総合診療医

【福司山先生の連載ブログ】睡眠時無呼吸症候群について

総合診療医の福司山先生による連載ブログコーナー

【第6回目】睡眠時無呼吸症候群(SAS)について

睡眠時無呼吸症候群(SAS: Sleep Apnea Syndrome)は、眠っている間に呼吸が何度も止まったり浅くなったりする病気です。呼吸が止まると、体に酸素が十分に行き渡らなくなり、心臓や脳に負担がかかります。

その結果、高血圧、心臓病、脳卒中、糖尿病などのリスクが高まります。また、昼間に強い眠気を感じるようになり、仕事や日常生活に支障が出たり、交通事故や災害事故などにつながる恐れもあります。

 

【種類と重症度】

主に2つのタイプがあります。

特に多いのが、「閉塞性睡眠時無呼吸症候群(OSA: Obstructive Sleep Apnea)」で、これは喉や気道が寝ている間に狭くなり、空気の通り道がふさがってしまうことで起こります。

もう一つタイプは「中枢性睡眠時無呼吸症候群(CSA: Central Sleep Apnea)」で、脳が呼吸を制御する筋肉に適切な信号を送らないことで呼吸が止まる状態を指します。

SASの重症度は、無呼吸低呼吸指数(AHI:Apnea Hypopnea Index)で判断されます。

これは1時間あたりに何回呼吸が止まるかを示す指標で、5回以上かつ日中の眠気などの症状があればSASと診断されます。

AHIが5回以上認められ、日中の眠気などの自覚症状がある場合、SASと診断されます。

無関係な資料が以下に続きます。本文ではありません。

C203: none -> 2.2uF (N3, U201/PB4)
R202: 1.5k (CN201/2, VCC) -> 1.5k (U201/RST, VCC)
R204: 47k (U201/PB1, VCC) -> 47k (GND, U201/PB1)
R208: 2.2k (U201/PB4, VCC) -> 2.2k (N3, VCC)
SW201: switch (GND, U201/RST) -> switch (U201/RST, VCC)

AHIが5~15回が軽症、15~30回が中等症、30回以上が重症とされます。

 

どんな人がなりやすい?

太り気味の人や、首周りに脂肪がついている人、あごが小さい人、扁桃腺が大きい人などがなりやすいです。男性や中高年の方に多い傾向があります。

 

どんな症状があるの?

一番の特徴は「いびき」です。

ただのいびきとは違い、「大きないびきをかいた後、突然止まり、しばらくしてまた大きないびきが始まる」というパターンが見られます。その他にも

• 夜中に何度も目が覚める

• 朝起きたときに頭が痛い

• 日中に強い眠気がある

• 集中力が続かない

• 性格がイライラしやすくなる

などの症状があります。

●どうやって診断するの?

上記のような症状がある場合は、医療機関を受診し、検査を相談してください。

検査は、自宅でできる簡易検査や、病院で一晩泊まって行う精密な検査(ポリソムノグラフィー)があります。

検査は装置を付けるため多少違和感はありますが、痛みはありません。

 

●治療方法は?

もっとも一般的な治療は「CPAP(シーパップ)療法」です。

これは、寝ている間に鼻に装着したマスクから空気を送り込んで気道を広げる方法です。

軽症の場合は、減量、寝る姿勢の工夫、マウスピースの装着なども有効です。

扁桃腺の肥大が原因であれば手術が行われることもあります。

【まとめ】

睡眠時無呼吸症候群は「ただのいびき」と見過ごされがちですが、命に関わる病気のリスクを高める怖い病気です。

ご自分の睡眠に不安を感じる方は、早めに医療機関に相談しましょう。

適切な治療を受ければ、日中の眠気も改善され、生活の質が大きく向上します。